Part 1: USB load cell interface controller

Heart of the hardware part is an Atmel ATMEGA644 microcontroller. The controller manages the A/D conversion and reads the results from the AD7797. On the other side the Atmel acts as a low speed USB 1.1 HID device with the advantage that no extra USB driver is needed in the operating system where this circuit is connected to.

Additional functions are provided by the microcontroller like automatic conversion, offset calibration and some statistic calculations. These calculations include mean, median, variance and standard deviation. The statistical base is user defined from 2 to 256 values. Useful debug output is also available at the RS232 interface connected to the ATMEGA644 UART. You have to set the “DEBUG” flag in the firmware source code and recompile to make use of this feature.

The USB part of the firmware uses V-USB, a firmware-only USB driver from Objective Development Software GmbH.

The software for the integrated microcontroller ATMEGA644 is available for avr-gcc. It is written in C and developed with “AVR Studio 4.18”, SP3, an IDE for 8-bit AVR-controller by Atmel. The latest source code is provided under the GNU General Public License (GPL) and can be downloaded here.

Part 2: front end

The front end for the load cells measurement bridge consists of the 24 bits A/D-converter AD7797 from Analog Devices with an integrated amplifier with a gain of 128. So the A/D-converter can be directly interfaced to the load cell without additional amplifier. The reference voltage is generated by an ADR441 ultra low noise voltage reference, also from Analog Devices.

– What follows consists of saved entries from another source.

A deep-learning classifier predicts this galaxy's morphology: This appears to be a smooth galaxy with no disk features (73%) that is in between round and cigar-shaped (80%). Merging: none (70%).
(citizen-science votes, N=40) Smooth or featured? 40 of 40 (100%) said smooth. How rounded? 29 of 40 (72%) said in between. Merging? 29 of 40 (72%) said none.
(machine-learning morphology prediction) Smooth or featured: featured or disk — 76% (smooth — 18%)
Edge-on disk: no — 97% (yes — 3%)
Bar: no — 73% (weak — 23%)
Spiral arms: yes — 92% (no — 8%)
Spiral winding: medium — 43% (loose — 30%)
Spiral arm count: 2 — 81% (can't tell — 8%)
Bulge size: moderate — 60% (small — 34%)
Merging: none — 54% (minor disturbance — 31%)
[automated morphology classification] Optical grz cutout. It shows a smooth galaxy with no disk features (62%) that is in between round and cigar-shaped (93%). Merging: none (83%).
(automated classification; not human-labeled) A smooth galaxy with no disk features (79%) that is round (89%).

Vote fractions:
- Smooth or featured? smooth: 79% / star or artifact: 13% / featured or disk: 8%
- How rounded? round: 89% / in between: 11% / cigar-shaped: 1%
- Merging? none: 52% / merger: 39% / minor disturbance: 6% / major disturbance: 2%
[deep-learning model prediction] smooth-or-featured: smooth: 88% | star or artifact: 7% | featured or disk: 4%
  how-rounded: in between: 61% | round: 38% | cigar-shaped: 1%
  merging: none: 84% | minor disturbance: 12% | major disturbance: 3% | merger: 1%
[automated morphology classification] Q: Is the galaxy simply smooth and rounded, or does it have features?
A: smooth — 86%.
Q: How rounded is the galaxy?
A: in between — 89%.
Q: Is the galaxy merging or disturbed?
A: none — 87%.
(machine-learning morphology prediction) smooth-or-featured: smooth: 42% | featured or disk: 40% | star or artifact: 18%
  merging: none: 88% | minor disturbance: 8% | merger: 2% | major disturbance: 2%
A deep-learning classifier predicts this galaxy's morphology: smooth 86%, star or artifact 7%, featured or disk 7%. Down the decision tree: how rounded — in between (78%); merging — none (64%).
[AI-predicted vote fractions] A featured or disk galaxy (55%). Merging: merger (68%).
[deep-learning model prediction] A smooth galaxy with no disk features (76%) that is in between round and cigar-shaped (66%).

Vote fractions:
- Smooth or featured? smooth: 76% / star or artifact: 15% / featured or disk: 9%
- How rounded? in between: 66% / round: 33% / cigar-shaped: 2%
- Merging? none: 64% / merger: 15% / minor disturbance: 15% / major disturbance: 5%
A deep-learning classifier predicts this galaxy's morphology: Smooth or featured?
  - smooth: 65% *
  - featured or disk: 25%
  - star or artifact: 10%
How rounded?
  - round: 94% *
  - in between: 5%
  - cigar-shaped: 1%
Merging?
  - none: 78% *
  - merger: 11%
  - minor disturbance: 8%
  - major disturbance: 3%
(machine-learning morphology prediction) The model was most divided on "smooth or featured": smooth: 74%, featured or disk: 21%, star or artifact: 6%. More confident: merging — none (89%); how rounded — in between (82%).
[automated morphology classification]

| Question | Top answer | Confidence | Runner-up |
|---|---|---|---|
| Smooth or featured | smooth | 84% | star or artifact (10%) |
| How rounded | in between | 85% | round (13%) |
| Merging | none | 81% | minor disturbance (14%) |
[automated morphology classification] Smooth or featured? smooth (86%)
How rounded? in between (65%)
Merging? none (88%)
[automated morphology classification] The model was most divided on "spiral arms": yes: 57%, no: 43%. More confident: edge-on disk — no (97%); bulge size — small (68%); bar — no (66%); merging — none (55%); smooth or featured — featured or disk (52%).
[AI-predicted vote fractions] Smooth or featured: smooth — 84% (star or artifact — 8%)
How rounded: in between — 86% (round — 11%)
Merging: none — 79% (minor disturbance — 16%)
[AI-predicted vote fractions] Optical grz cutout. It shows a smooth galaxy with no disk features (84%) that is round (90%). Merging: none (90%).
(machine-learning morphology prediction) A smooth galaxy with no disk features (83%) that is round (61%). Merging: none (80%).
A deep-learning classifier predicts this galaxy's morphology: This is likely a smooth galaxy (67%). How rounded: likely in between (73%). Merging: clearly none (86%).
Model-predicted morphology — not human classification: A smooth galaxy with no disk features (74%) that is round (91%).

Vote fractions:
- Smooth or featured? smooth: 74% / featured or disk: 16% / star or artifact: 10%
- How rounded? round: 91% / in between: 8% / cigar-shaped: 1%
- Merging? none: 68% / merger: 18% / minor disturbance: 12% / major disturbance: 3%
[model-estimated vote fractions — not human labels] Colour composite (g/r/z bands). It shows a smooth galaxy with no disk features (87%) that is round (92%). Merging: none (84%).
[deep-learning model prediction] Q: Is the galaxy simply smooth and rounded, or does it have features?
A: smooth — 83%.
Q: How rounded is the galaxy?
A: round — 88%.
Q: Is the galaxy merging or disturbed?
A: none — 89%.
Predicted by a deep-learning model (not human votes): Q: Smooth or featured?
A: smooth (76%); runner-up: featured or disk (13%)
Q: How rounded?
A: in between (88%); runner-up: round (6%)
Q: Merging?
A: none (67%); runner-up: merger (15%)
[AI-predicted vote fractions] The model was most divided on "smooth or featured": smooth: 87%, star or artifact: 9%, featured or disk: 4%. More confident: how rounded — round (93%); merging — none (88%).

The front end can be offset and gain calibrated. These parameters are stored in the controllers EEPROM and loaded at power up.

close up of the circuit, RS232 debug interface left top, the A/D-converter bottom right

Part 3: USB Host Software with GUI

I wrote a software example for Linux and Windows and possibly for MacOS which demonstrates USB HID programming and all of the circuit functions. It is written in C++ and developed with “Qt Creator”, a Cross-Platform Qt IDE by Qt Software and Nokia Corporation. The source code is provided under the GNU General Public License (GPL) and can be downloaded here.

Precompiled program binaries can be downloaded here for linux/x86_64 and win32.

screenshot measure
calibrate functions
statistics

project goals

  • 24 bits A/D-converter, 21 bits effective resolution
  • integrated statistics functions
  • EEPROM stored calibration and startup parameters
  • USB HID device – no extra device driver needed
  • optional debug output
  • multi platform graphical user interface
  • unique USB id: vendor: 0x16c0, product: 0x05df, Manufacturer: “runlevel3.de”, Product: “USB-A/D-Interface”

The schematics is available for download here.